Sixth Book of Madrigals – Lagrime d’amante al sepolcro dell’amata
Improvisations for violin
Dopo la Vittoria
Hugo Ticciati (violin) & Leonard Elschenbroich (cello)
Voces8 and Friends
Andrea Haines, Emily Dickens & Rachel Ambrose (sopranos), Barnaby Smith, Chris Wardle & Robin Tyson (countertenors), Sam Dressel, Oliver Vincent & Paul Phoenix (tenors), Paul Smith (bass-baritone) and Dingle Yandell & Jan Kuhar (basses)
Reviewed by: David Truslove
Reviewed: 5 July, 2015
Venue: Wigmore Hall, London
“Monteverdi in Historical Counterpoint” was the tag for a weekend of five Wigmore Hall concerts (under the banner of O/MODERNT) that reflected on the musical present seen through the lens of the past. Exploring relationships between old and new is a familiar-enough exercise, but these imaginatively conceived programmes, devised by Hugo Ticciati, drew some astute historical observations via a number of musical collisions that encompassed tango, jazz and, here, the music of Arvo Pärt, Pēteris Vasks and the late John Tavener, a juxtaposition focused on these composers’ word-setting techniques and their association with Monteverdi’s notion, four centuries earlier, that words are the mistress of the music and not the servant.
Leading us through this musical journey was Voces8 (with four additional singers, those that are the last named in each Fach), Leonard Elschenbroich (replacing Christian Poltéra) and Ticciati himself who opened the concert’s second half with a series of violin improvisations on music from the previous two days. Even if you hadn’t attended the other recitals and were unable to identify thematic links, his playing certainly provided ample demonstration of his imaginative gifts and an impressively wide tonal palette.
Before the interval he had teamed up with Elschenbroich and an expanded Voces8 to perform Plainscapes by Vasks, a composer, like Pärt, who from the late-1970s turned away from complex chromaticism to embrace diatonicism. Written in 2002 for solo cello, violin and wordless chorus and lasting some sixteen minutes, Plainscapes is a wonderfully mesmerising work that was inspired by the flat, open plains of Vasks’s native Latvia. Long-breathed, multi-layered chords sung to “Ah” or “Oo” – and which floated above instrumental slides, arpeggio figuration and drones – contributed to its dream-like quality (rarely rising above mezzo-piano) that would have been the perfect soundtrack to a yoga class had the performance not been so utterly compelling. If the spirit of Lent pervades much of the work there was a joyous release in the imitation of birdsong, achieved with remarkable skill by the singers’ whistling. Expressive musical gestures and rich sonorities compensated for the absence of words and if there was little other obvious association with Monteverdi, the rendition made deft use of resources.

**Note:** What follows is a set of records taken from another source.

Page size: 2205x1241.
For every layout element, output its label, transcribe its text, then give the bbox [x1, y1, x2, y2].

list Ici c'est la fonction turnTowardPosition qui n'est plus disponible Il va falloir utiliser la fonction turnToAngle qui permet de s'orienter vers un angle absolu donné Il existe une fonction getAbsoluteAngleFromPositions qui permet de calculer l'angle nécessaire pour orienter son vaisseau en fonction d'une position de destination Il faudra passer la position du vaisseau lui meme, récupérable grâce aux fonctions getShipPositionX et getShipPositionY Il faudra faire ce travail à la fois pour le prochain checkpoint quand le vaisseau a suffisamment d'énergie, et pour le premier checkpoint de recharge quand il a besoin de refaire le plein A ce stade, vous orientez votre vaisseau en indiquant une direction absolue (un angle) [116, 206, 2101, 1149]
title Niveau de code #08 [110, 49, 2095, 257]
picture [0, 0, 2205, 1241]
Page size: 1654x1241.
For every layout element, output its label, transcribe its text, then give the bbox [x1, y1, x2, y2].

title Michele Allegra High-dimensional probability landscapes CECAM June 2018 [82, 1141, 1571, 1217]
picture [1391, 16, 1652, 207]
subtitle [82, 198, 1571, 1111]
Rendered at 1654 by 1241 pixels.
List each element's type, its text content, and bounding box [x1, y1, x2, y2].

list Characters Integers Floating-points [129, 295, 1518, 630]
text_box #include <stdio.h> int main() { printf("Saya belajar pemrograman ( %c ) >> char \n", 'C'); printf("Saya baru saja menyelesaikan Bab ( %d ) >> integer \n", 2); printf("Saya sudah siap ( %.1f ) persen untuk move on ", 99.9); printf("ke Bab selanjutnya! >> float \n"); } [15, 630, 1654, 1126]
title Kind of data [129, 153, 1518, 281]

By contrast Pärt’s a cappella setting of the Magnificat (1989) is virtually without expression, its single tempo indication and a handful of dynamic markings the only guide to its realisation. In this, the members of Voces8 (the only time they sang as an octet) were on terrific form, bringing total clarity to its syllabic text and pure-spring-water intonation to its characteristic dissonances. The singers perfectly caught the work’s spiritual intensity and fragile beauty, their individual and collective offerings reinforcing the composer’s observation that “it is enough for a single note to be played beautifully”.
Nearly a decade later Pärt responded to a commission from the city of Milan with Dopo la Vittoria (After the Victory) – that sets a history of the Te Deum. Although the brisk opening tempo ensured that the lengthy prose text never palled, the ensemble was occasionally compromised. That said, the guest bass (Jan Kuhar) provided a magnificent granite-like foundation to the divided textures.
The evening had begun with Monteverdi’s setting of the Sestina: Lagrime d’amante al sepolcro dell’amata (Tears of the lover at the tomb of the beloved, 1614). Its poetic and musical virtuosity was not quite matched by the five members of Voces8 who, despite attention to expressive detail (particularly in its perilously low moments), lacked stylistic unanimity and solo passages were not always notable for their beauty. It was, however, Elschenbroich’s cello elaborations that were achingly beautiful in Tavener’s Svyati (1995). Whether in dialogue with the choir or soaring above the drone bass the cello expressed exquisitely – and what a drone! While one might have hoped for more vocal weight occasionally from these young singers there was no doubt about the quality of its bass section which fabulously underpinned a Rolls-Royce performance.